A conclusione di questa sezione su architetture città e società la quarta giornata Riparare e Documentare mostrerà un docufilm di Mauro Mondello giornalista freelance che converserà con Marco Lo Curzio. Un racconto di persone in transito dal deserto poi a Tripoli, passando da Lampedusa per poi arrivare a Berlino.
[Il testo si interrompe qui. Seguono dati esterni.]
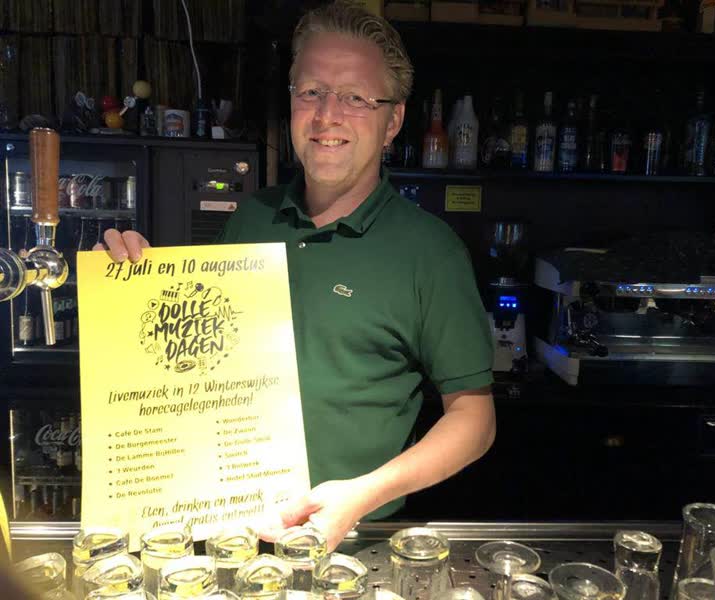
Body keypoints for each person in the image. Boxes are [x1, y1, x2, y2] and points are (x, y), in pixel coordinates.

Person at [96, 0, 495, 550]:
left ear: (393, 122)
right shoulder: (251, 217)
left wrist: (363, 493)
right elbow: (198, 360)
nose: (327, 115)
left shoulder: (431, 252)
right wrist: (133, 287)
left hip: (351, 543)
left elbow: (474, 418)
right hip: (226, 532)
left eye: (355, 97)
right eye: (311, 91)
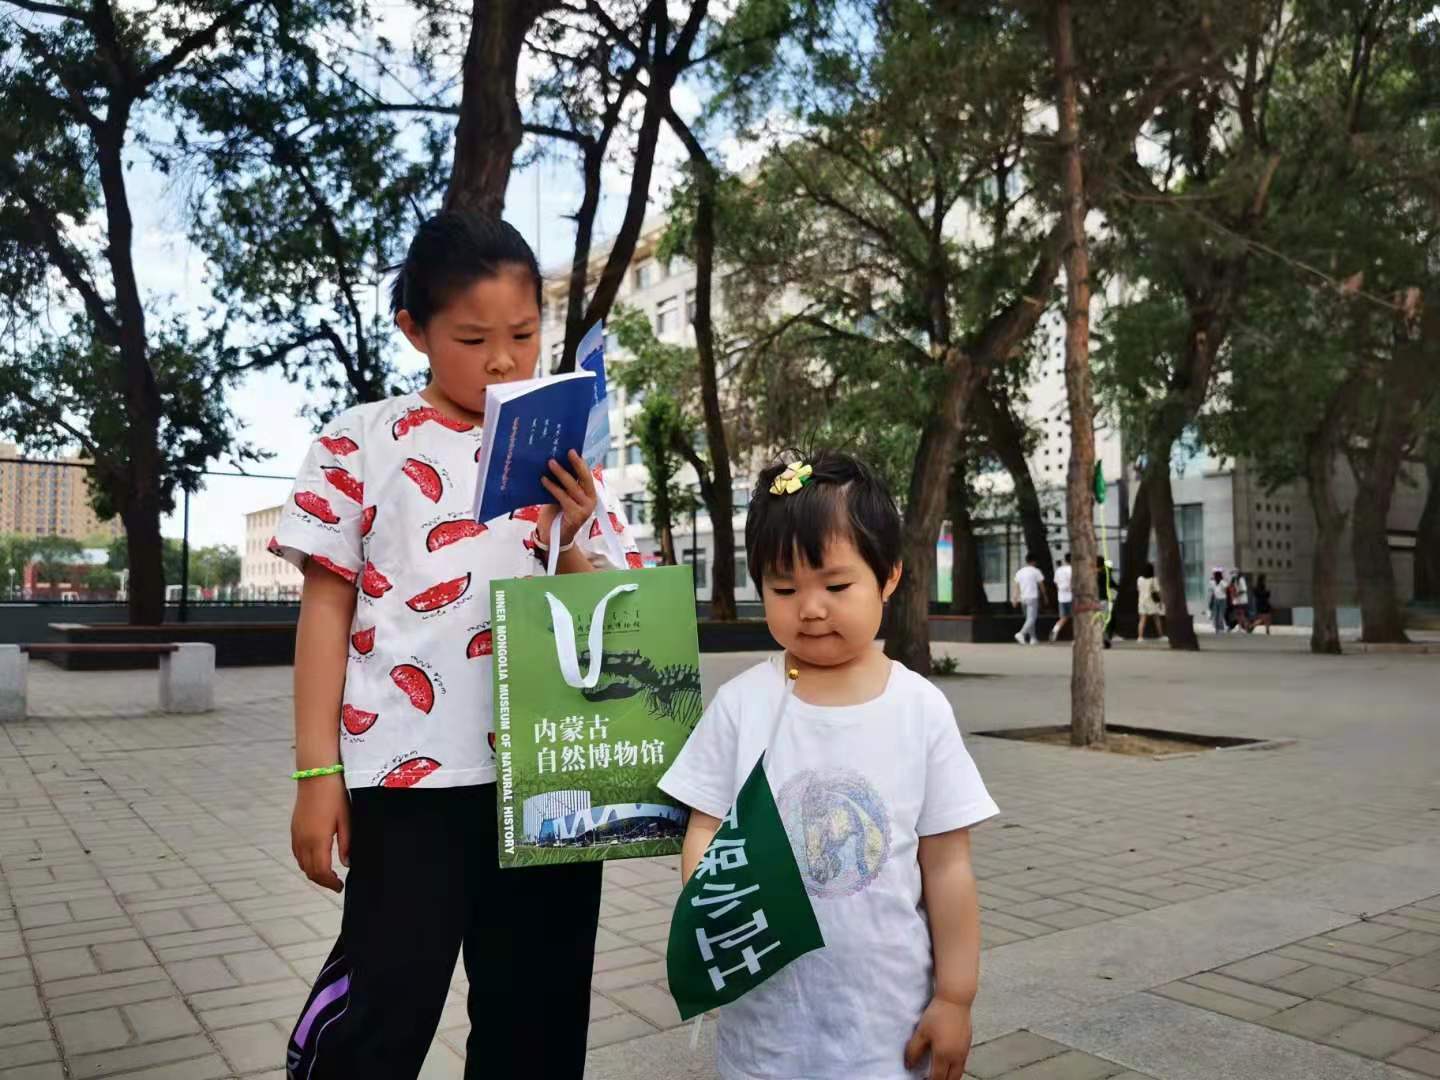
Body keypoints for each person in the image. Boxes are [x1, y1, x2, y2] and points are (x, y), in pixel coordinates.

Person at [275, 212, 640, 1080]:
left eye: (524, 333)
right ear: (415, 330)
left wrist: (571, 534)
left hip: (552, 778)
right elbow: (326, 611)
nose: (504, 360)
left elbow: (613, 615)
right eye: (473, 339)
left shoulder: (569, 454)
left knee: (538, 1020)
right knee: (384, 1006)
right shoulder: (359, 441)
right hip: (408, 785)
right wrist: (316, 773)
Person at [659, 451, 998, 1080]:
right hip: (766, 1026)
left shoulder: (919, 709)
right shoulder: (741, 705)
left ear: (889, 576)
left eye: (836, 587)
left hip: (887, 1027)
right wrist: (717, 924)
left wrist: (956, 997)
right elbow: (704, 826)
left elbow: (948, 864)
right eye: (784, 590)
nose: (810, 608)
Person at [1012, 551, 1048, 645]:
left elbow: (1016, 586)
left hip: (1023, 598)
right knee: (1032, 618)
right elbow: (1041, 585)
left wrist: (1015, 598)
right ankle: (1021, 633)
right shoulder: (1036, 571)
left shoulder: (1020, 572)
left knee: (1029, 619)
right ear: (1034, 561)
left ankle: (1033, 638)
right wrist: (1045, 596)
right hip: (1032, 597)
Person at [1135, 561, 1165, 642]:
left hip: (1142, 601)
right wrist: (1161, 600)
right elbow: (1157, 591)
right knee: (1157, 619)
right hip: (1151, 601)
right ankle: (1161, 635)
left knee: (1142, 619)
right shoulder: (1154, 579)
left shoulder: (1139, 579)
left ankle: (1140, 637)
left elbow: (1138, 589)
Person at [1050, 553, 1073, 641]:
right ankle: (1077, 636)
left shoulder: (1059, 570)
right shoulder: (1073, 569)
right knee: (1077, 617)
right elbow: (1072, 582)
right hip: (1071, 597)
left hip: (1061, 597)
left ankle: (1055, 630)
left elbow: (1056, 583)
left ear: (1065, 560)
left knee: (1064, 617)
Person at [1097, 554, 1116, 648]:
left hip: (1094, 600)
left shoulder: (1092, 574)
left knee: (1098, 620)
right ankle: (1104, 640)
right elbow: (1112, 584)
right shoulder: (1105, 574)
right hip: (1104, 599)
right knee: (1104, 621)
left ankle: (1102, 639)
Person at [1229, 569, 1252, 633]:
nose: (1232, 575)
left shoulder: (1241, 579)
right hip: (1237, 600)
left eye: (1233, 573)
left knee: (1242, 614)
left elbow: (1244, 590)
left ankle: (1246, 627)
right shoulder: (1234, 580)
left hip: (1242, 600)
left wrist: (1236, 594)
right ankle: (1240, 627)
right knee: (1237, 614)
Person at [1210, 568, 1229, 634]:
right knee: (1218, 614)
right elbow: (1225, 588)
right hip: (1219, 599)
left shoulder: (1218, 582)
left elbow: (1225, 589)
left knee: (1218, 614)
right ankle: (1219, 628)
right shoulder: (1218, 582)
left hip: (1219, 599)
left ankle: (1219, 628)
Quando si fermano a Berlino parlano delle loro vite in una piazza divenuta luogo provvisorio di abitazione: da qui la necessità per gli umani di costruire non solo spazi privati ma anche l’urgenza di costruire anche in maniera precaria spazi pubblici di relazione nelle situazioni piu disparate. L’ultimo incredibile e assoluto riparo degli umani sarà raccontato infine sempre da Mauro Mondello con un reportage dalla Finlandia per documentare con le parole e le foto la costruzione del deposito mondiale delle scorie nucleari, progettato per resistere 100 mila anni. Gli scarti verranno stoccati a 500 metri di profondità, fino a quando non diventeranno completamente innocui. Un luogo “per riparare l’umanità da sé stessa” e dalle sue stesse invenzioni.